当然のことながら、高性能なCPUやGPUを搭載するということは、消費電力の増大を意味する。バッテリ駆動も前提にするノートPCにとって、これは永遠のジレンマだ。このため、15.6型以上のA4フルサイズのカテゴリーでは、「持ち運びできるデスクトップPC」という位置づけにして、バッテリ駆動は「一時的な移動や停電時のバックアップ」的な性能をクリアすればよしとする考え方もある。一般家庭などでの実際の使われ方からすれば、ノートPCの価格が手ごろになっている現在では、この考え方が主流といえるかもしれない。

とはいえ、せっかくならバッテリ駆動でもなるべく長時間使えるようにしたいと思うもの。そういった悩みを持つユーザーに応えるべく、NVIDIAが提案するのが「NVIDIA Optimus Technology」だ。もちろん、この技術はAC電源接続時の省電力化にも貢献できる可能性がある。

この機能はノートPC向けのGPU切替用の技術であり、ユーザーが意識することなくシームレスかつ自動的に処理する点に特徴がある。それほどGPUのパワーを必要としないアプリケーションでは、CPU内蔵のIntel HD Graphicsなどを利用し、ゲームなどの高パフォーマンスを要求される環境では、NVIDIAのGPUに自動的に切り替えるという技術だ。

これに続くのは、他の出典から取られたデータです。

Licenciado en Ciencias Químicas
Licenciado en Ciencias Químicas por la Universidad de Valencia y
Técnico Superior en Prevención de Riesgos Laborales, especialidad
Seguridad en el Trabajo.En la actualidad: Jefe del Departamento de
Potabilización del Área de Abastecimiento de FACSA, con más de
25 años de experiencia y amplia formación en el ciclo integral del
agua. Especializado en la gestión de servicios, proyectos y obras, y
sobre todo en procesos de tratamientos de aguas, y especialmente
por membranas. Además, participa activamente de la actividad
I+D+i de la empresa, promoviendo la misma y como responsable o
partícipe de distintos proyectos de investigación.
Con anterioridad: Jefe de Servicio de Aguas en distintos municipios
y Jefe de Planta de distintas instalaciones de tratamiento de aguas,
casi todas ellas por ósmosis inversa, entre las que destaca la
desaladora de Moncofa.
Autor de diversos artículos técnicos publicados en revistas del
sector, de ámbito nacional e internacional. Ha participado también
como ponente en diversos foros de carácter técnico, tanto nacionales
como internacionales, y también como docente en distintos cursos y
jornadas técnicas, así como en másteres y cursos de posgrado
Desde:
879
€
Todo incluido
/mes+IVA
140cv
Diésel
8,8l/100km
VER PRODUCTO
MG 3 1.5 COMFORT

従来もNVIDIAには同様の技術があったが、GPUの切替を手動で行うなどの制約があった。今回のNZシリーズにも搭載される「NVIDIA Optimus Technology」では、通常はユーザーが意識する必要がない。すべて内部的に自動切替されるため、アプリケーションを起動し直すこともなく、もちろんOSを起動し直す必要もない。バッテリの利用状況と、要求されるパフォーマンスに応じて、自動的に切り替えてくれるので何のストレスもなく利用できる。ASUSTeKやDELLなどを始めとして、採用するベンダーも増えている。

通常はユーザーが操作することはないのだが、必要であれば手動で利用するアプリケーションごとにGPUを設定することも可能だ。「NVIDIAコントロールパネル」を起動して、その中の「グローバル設定」タブまたは「プログラム設定」タブで設定ができる。ここで優先するGPUを指定することで、ユーザーが個別に設定できる。

詳しくはベンチマークテストの結果をご覧いただきたいが、ベンチマークプログラムの実行時に利用するGPUを指定して、テスト結果の違いをみればよくわかる。

ユーザーの負担軽減を図ると同時に、最適なパフォーマンスを引き出してくれる機能であり、NZシリーズの特徴の1つといってもいいだろう。